On the foam popper paint I've used spray paint as a base coat on the foam after it's attached to the hook, but before the dressing. then detailed with testor model paint for eyes, spots, stripes, etc... Sally's HAH makes a great top coat.

Prismacolor pens are very good as well.


----------



## flyfisheraa573 (Jun 26, 2008)

thanks creekhead...yes, always good to see a fellow Head and FF'er about...

thanks for the tips...been playing with the hoochie-mama nail polish...working pretty well so far...I may do a combo between that and prismacolor pens though...


----------



## HaMm3r (Dec 11, 2006)

Interesting thread, especially since I've been tying my own foam poppers lately. Not sure why I never clicked on it before. :

I've tried coloring the popper bodies a few times, but never saw much of an advantage in doing so.
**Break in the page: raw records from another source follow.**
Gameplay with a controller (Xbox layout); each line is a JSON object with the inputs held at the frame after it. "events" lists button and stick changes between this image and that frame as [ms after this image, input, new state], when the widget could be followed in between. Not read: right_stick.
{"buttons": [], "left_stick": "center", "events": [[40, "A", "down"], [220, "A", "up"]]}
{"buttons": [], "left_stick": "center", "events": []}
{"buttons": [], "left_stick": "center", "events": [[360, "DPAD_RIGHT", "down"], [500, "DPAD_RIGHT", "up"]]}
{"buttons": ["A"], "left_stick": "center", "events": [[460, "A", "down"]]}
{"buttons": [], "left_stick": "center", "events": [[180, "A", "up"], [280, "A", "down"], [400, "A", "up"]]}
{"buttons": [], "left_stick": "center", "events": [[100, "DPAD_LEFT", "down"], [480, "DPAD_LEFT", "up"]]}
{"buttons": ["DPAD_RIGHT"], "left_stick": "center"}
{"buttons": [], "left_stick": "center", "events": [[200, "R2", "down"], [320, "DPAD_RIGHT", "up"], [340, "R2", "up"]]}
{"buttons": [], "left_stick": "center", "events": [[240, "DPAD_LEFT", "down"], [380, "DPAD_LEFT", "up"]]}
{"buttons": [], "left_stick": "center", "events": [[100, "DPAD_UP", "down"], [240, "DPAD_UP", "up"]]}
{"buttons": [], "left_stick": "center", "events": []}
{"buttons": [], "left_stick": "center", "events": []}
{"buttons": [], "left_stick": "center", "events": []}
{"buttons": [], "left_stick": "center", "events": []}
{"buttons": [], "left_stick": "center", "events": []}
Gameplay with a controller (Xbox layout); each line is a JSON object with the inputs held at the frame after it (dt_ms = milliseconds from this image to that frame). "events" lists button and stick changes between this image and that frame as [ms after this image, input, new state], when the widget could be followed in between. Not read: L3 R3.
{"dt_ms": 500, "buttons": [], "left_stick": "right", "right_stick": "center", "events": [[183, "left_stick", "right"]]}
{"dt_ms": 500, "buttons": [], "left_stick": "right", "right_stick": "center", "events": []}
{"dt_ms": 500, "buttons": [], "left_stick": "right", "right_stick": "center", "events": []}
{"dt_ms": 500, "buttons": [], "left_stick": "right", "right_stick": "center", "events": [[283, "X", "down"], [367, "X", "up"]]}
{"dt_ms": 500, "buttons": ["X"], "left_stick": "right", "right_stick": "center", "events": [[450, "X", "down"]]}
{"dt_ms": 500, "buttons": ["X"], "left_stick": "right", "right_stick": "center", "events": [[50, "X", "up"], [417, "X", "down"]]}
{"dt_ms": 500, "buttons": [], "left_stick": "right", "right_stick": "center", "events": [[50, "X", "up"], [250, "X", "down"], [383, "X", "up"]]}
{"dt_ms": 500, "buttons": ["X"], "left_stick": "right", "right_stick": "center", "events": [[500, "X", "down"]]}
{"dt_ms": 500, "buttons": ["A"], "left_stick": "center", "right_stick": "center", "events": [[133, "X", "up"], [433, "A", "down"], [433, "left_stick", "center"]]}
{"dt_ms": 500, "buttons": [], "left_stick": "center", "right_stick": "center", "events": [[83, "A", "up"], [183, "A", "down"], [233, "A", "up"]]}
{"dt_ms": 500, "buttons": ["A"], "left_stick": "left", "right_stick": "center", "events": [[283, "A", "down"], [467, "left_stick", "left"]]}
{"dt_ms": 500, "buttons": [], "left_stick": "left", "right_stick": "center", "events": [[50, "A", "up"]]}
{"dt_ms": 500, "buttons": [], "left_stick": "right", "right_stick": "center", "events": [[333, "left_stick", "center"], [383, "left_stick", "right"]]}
And to be honest, I stopped buying any store-tied poppers in any color except white, simply because white works best.



> another question....I'm assuming soft bodied poppers are for freshwater critters, and the hardbodied are for toothier salt water variety? or Musky?


Was this ever answered? I'm curious if there is an "official" stance on this, because I've recently started tying the hard foam bodies for bass, instead of the soft. My problem with the soft is that they tend to waterlog a bit, while the hard ones don't. the hard also seem more durable.


----------